Bundan tam 2 bin 600 yil önce, akılcı düşüncenin ve felsefenin temellerinin atıldığı Antik Kent Millet ..
Günümüzden 2000 yıl önce Söke ovası tamamen bir deniz, Bafa gölü de bir koy şeklindeymiş ve bu deniz kenarlarında antik çağın en güzel kentlerinden Milet, Priene ve Didim yer alıyormuş. Zamanla Büyük Menderes Irmağı ( Maiandros ) taşıdığı alüvyonlar ile; ilk önce Priene önündeki denizi daha sonrada Milet ve Lade Adası'nı da içine alan tüm bölgeyi doldurmuş.
Milet Antik Kent |
Günümüzde denizden baya içeride kalan bu kent, düşüncenin ve felsefenin temellerinin atıldığı uygarlığın doğduğu topraklardır.

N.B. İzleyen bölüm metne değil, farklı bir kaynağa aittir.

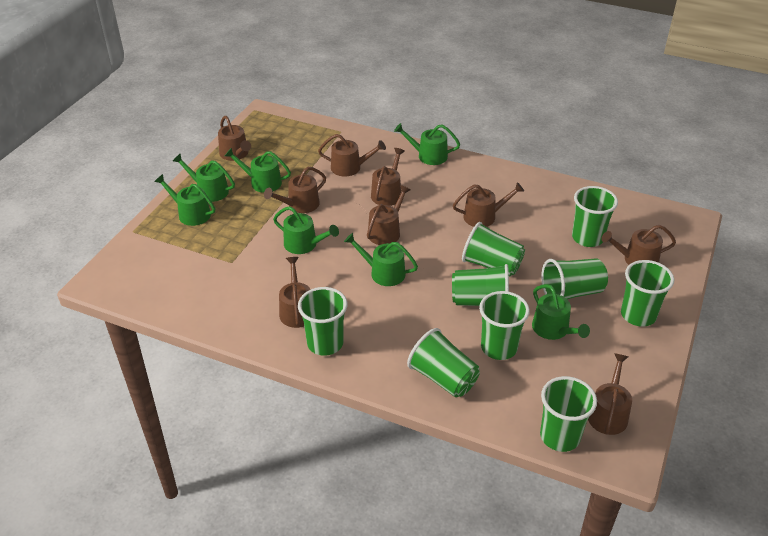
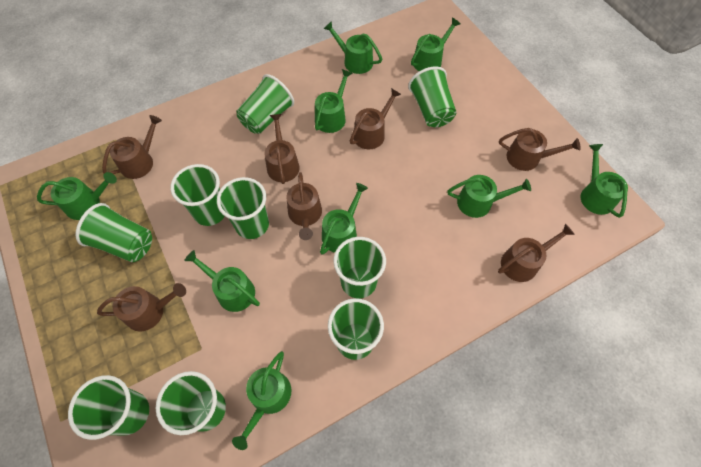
brown watering can: [218,116,251,161] [264,167,326,213] [279,257,311,328] [318,134,386,176] [367,185,410,245] [371,148,405,206] [453,182,524,227] [588,353,632,435] [602,225,676,265] = 9 -> [97,283,186,332] [102,115,162,179] [264,114,300,184] [287,172,322,240] [350,88,401,149] [498,224,575,282] [499,128,581,171] = 7
green watering can: [154,174,215,226] [173,154,235,202] [225,148,291,193] [273,206,339,254] [344,233,418,286] [394,123,460,165] [532,284,590,340] = 7 -> [37,172,117,220] [184,250,260,312] [232,351,291,450] [315,69,352,133] [320,183,368,255] [324,21,382,74] [411,18,461,71] [447,175,531,218] [580,144,628,218] = 9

Millet Kent alanına ilk girdiğinizde görkemli tiyatro sizi karşılıyor. Yarımay şeklindeki bu Anfi tiyatro Millet kentine ait günümüze ulaşan en görkemli yapılardan biridir.
Milletos Tiyatro |
Nymphaion |
Faustina'daki Miandros Heykeli |
Miletos’taki en iyi korunmuş yapılardan biri de Faustina Hamamlarıdır. Roma Kral'nın karısı Faustina tarafından yapılan bu hamamlar çeşitli derecelerde ısıtılmış bir dizi odadan oluşur. Mekan soğuk su ile dolu basit bir havuzu içerir. Havuzun bir kenarında, bir dirseğine dayanarak uzanmış bir nehir tanrısı, Maiandros heykeli, öbür kenarında da mermer bir aslan heykeli vardır. Aslan figürünün orjinali MÖ 5-6yy, Louvre Müzesinde sergilenmekte, fotografta gördüğünüz aslına sadık kalınarak yapılan bir kopyasıdır.
Denizcilik alanında başarılı olan bu kentte insanı büyüleyen denizden çıkarılmış mermerler
Miletos'ta bulunan birçok eser yurtdışına (özellikle Paris Louvre Müzesi'ne) götürülmüş.
Milet ‘in mitolojik hikayesine değinecek olursam. Apollon ile Girit Krali Minos'un kızı Akakallis'in üç çocuğundan biri olan "Miletos" dağa bırakılır ve Miletos kurtlar bakar. Daha sonra çobanların büyüttüğü Miletos, Anadolu'ya gelerek Menderes nehrinin kızı"Kyane" ile evlenerek "Miletos" şehrini kurar. Hikaye ile bilgim bu kadar ile sınırlı düşüncenin ve felsefenin temellerinin atıldığı uygarlığın doğduğu bu toprakları ziyaret etmenizi tavsiye ederim.